Quando
ouvimos a palavra ‘estigma’ algo de negativo assalta-nos a mente, é uma palavra
que acompanha a pessoa com deficiência, seja qual for.
Podemos
ligá-la com outras: por exemplo, ‘identidade social’.
Quem
sou eu? Onde me insiro? Qual o meu papel na sociedade? Como é que os outros me
vêem? Como é que eu me vejo?
Temos
que parar, as perguntas jorram e há que estancá-las.
Comecemos
pelo conceito, os Gregos criaram este termo para se referirem a sinais
corporais que não eram mais que evidências de algo extraordinário ou algo
negativo sobre o status social vigente.
Hoje
em dia o conceito mantém-se, apesar de não se dar ênfase à marca corporal, mas
sim ao ‘problema’ que a pessoa tem.
A
sociedade, tão marcada pelo individualismo, tende a categorizar os indivíduos,
estabelecendo padrões comportamentais e atributos tidos como naturais dos
membros dessa categoria. Trata-se da identidade social.
Erving
Goffman (1982) fala-nos de dois tipos de identidade: a identidade social real e
a identidade social virtual. A identidade social virtual é aquilo que esperamos
de um determinado indivíduo dentro de um dado contexto; a identidade social
real é aquilo que o mesmo indivíduo prova possuir. Quando há diferença entre as
duas aparece o estigma, que traz conceitos de defeito, fraqueza e desvantagem.
O
indivíduo é, assim, colocado numa nova categoria.
Existem
três tipos de Estigma:
.
deformidades físicas;
.
culpas de carácter individual;
.
tribais de raça, nação e religião.
No
primeiro tipo, o estigma é devido a aparência física, com alterações daquilo
que é considerado ‘normal’.
No
segundo, o estigma é devido a questões de crença pessoal, de diversa ordem.
No
terceiro, o estigma está assente na raça, nação e religião de um indivíduo.
Espera-se um determinado comportamento conforme as situações acima citadas.
No
que diz respeito à deficiência o estigma está centrado nas imperfeições, na
diferença. No entanto, por vezes, e por razões históricas, atribui-se à
deficiência aspetos sobrenaturais, como no caso das pessoas cegas. Observemos o
caso apresentado por Goffman (1982):
“Alguns podem
hesitar em tocar ou guiar o cego, enquanto que outros generalizam a deficiência
de visão sob a forma de uma gestalt de incapacidade, de tal modo que o
indivíduo grita com o cego como se ele fosse surdo ou tenta erguê-lo como se
ele fosse aleijado. Aqueles que estão diante de um cego podem ter uma gama
enorme de crenças ligadas ao estereótipo. Por exemplo, podem pensar que estão
sujeitos a um tipo único de avaliação, supondo ou o indivíduo cego recorre a
canais específicos de informação não disponíveis para os outros.” (in Estigma:
Notas sobre a manipulação da Identidade Deteriorada, 1982, Brasil, Zahar
Editores, p.8)
Concluimos, então, que um indivíduo
que não preencha tudo o que dele se espera, que fuja da ‘norma’ socialmente
estabelecida, é um indivíduo estigmatizado.

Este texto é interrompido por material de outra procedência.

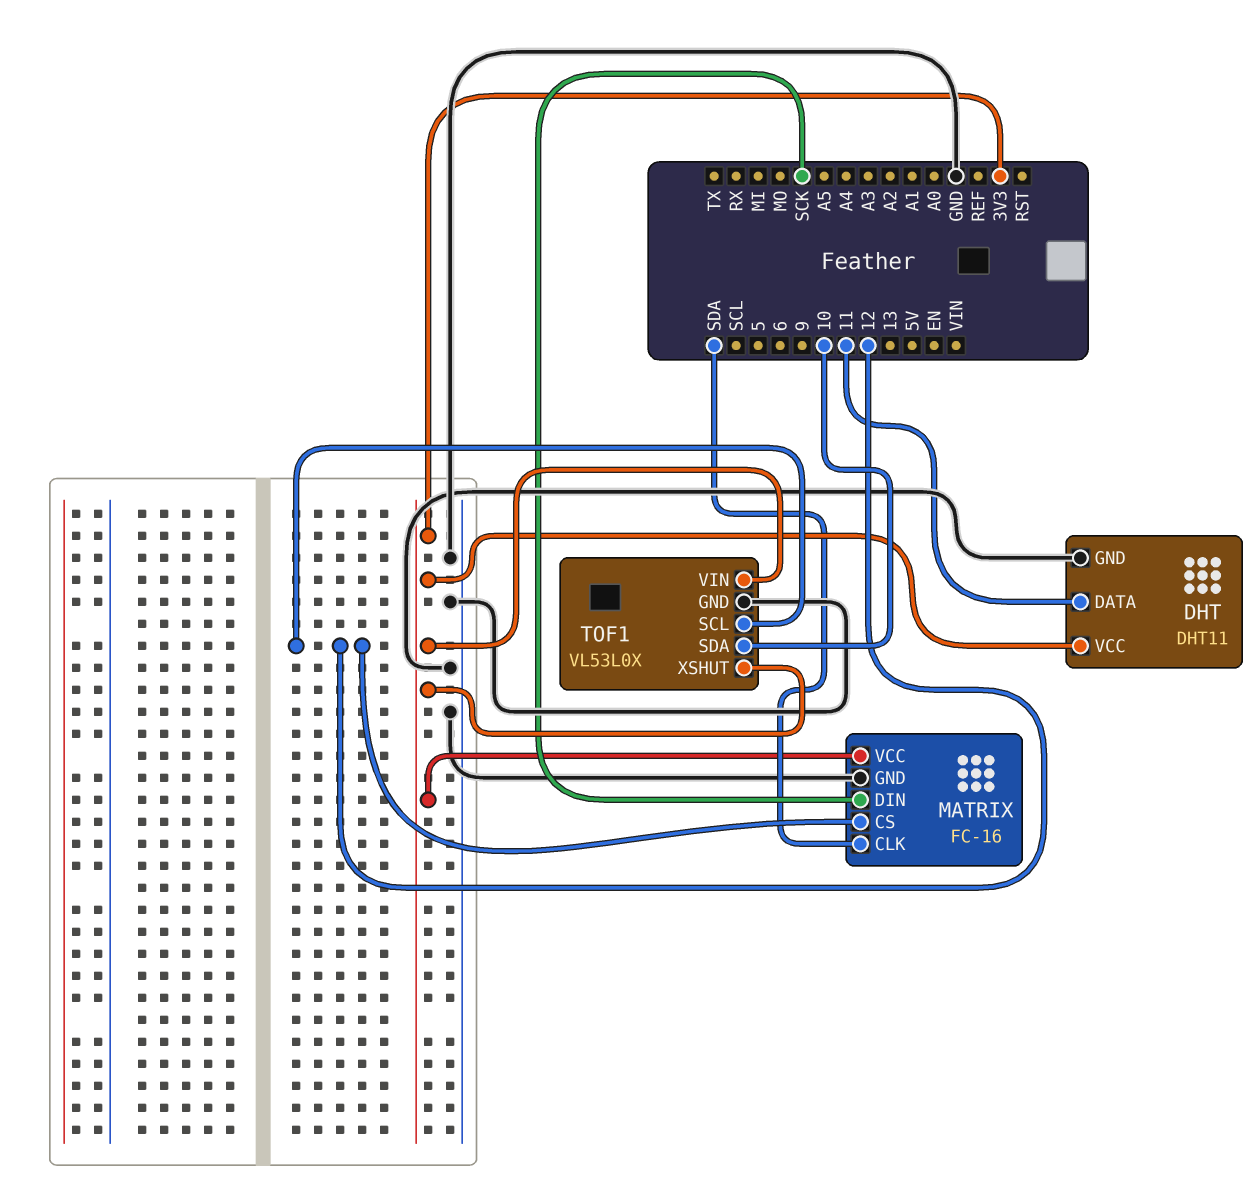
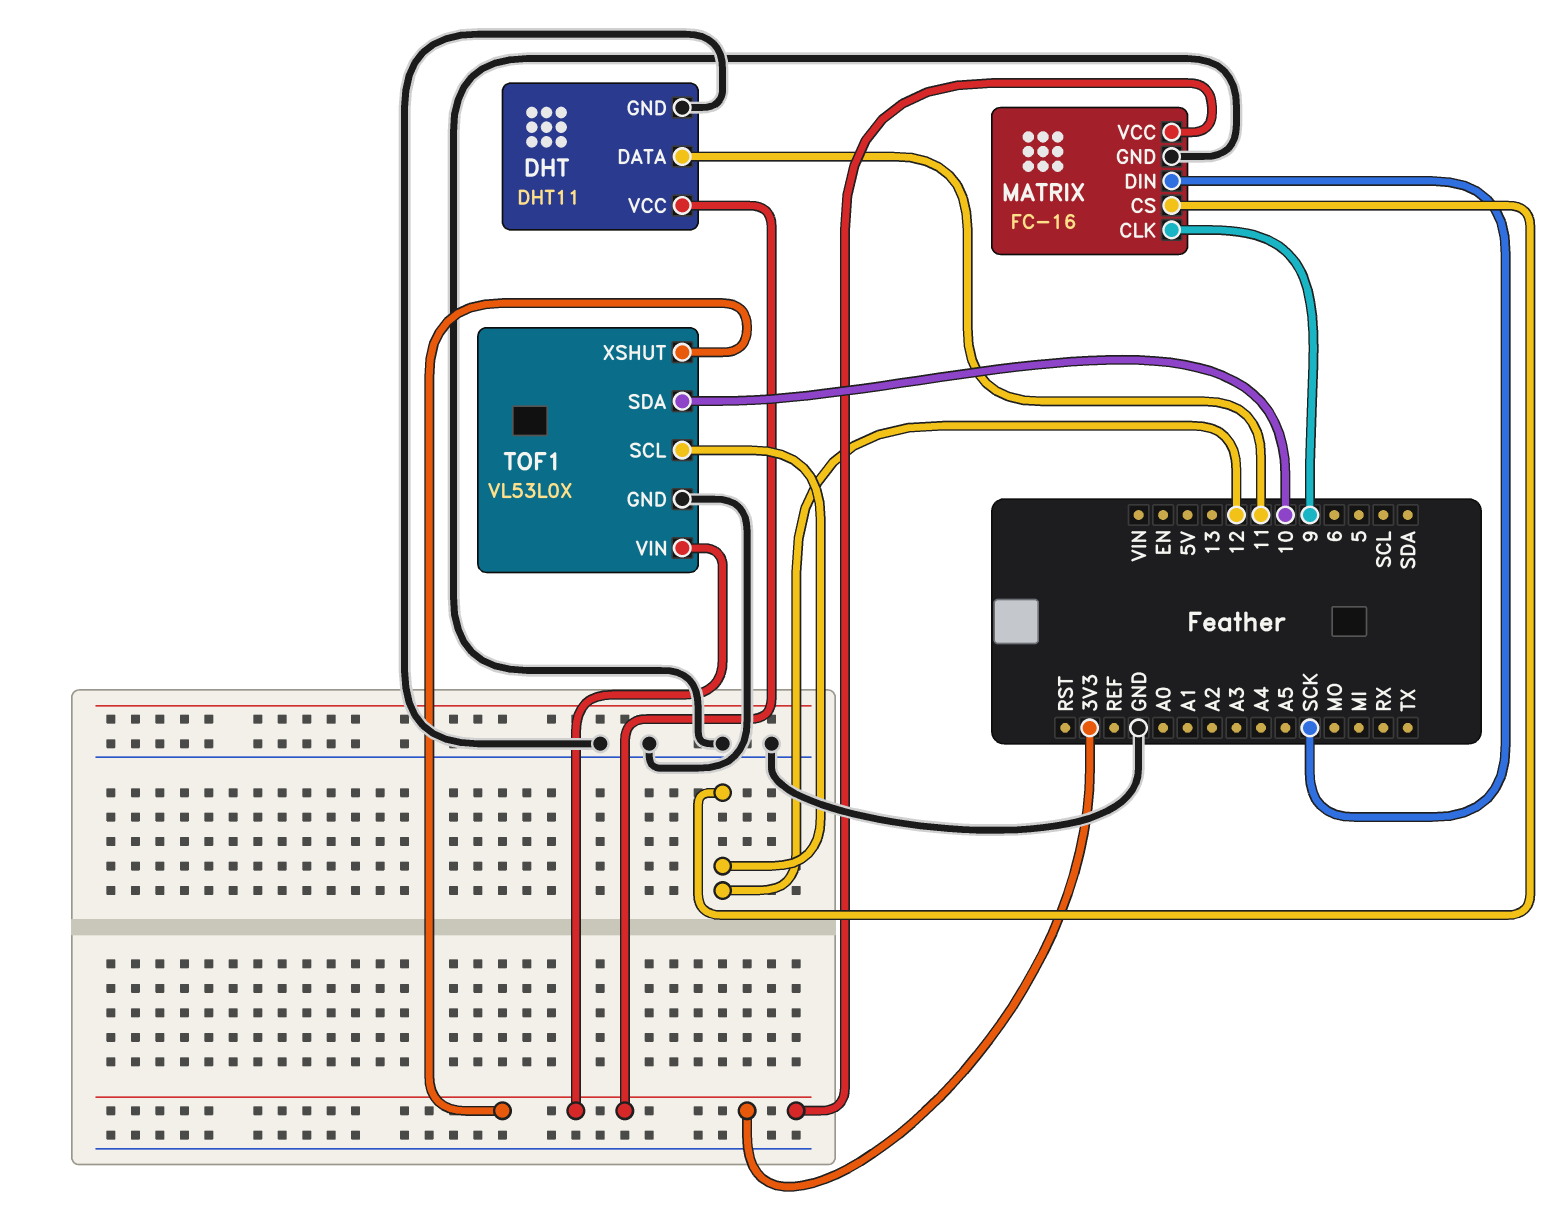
MATRIX pin CLK: SDA -> 9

Uma das características mais
notórias no indivíduo estigmatizado é a necessidade de ser aceite. Essa
necessidade leva-o a tentar corrigir essa ‘falha’. Goffman (1982) fala-nos em
“Vitimização”.
O indivíduo estigmatizado vai tentar
ultrapassar obstáculos que eram considerados inultrapassáveis para pessoas com
a sua problemática. Por outro lado poderá utilizar o estigma como desculpa para
eventuais fracassos.
É possível verificar que há muitas
formas de se lidar com o estigma. Há outros indivíduos que vêem no seu
sofrimento como que uma bênção secreta, na qual a sua experiência poderá servir
como ajuda e ensinamento a outras pessoas.
Goffman escreve:
"Isso
levaria imediatamente a se pensar que há muitos acontecimentos que podem
diminuir a satisfação de viver de maneira muito mais efetiva do que a cegueira.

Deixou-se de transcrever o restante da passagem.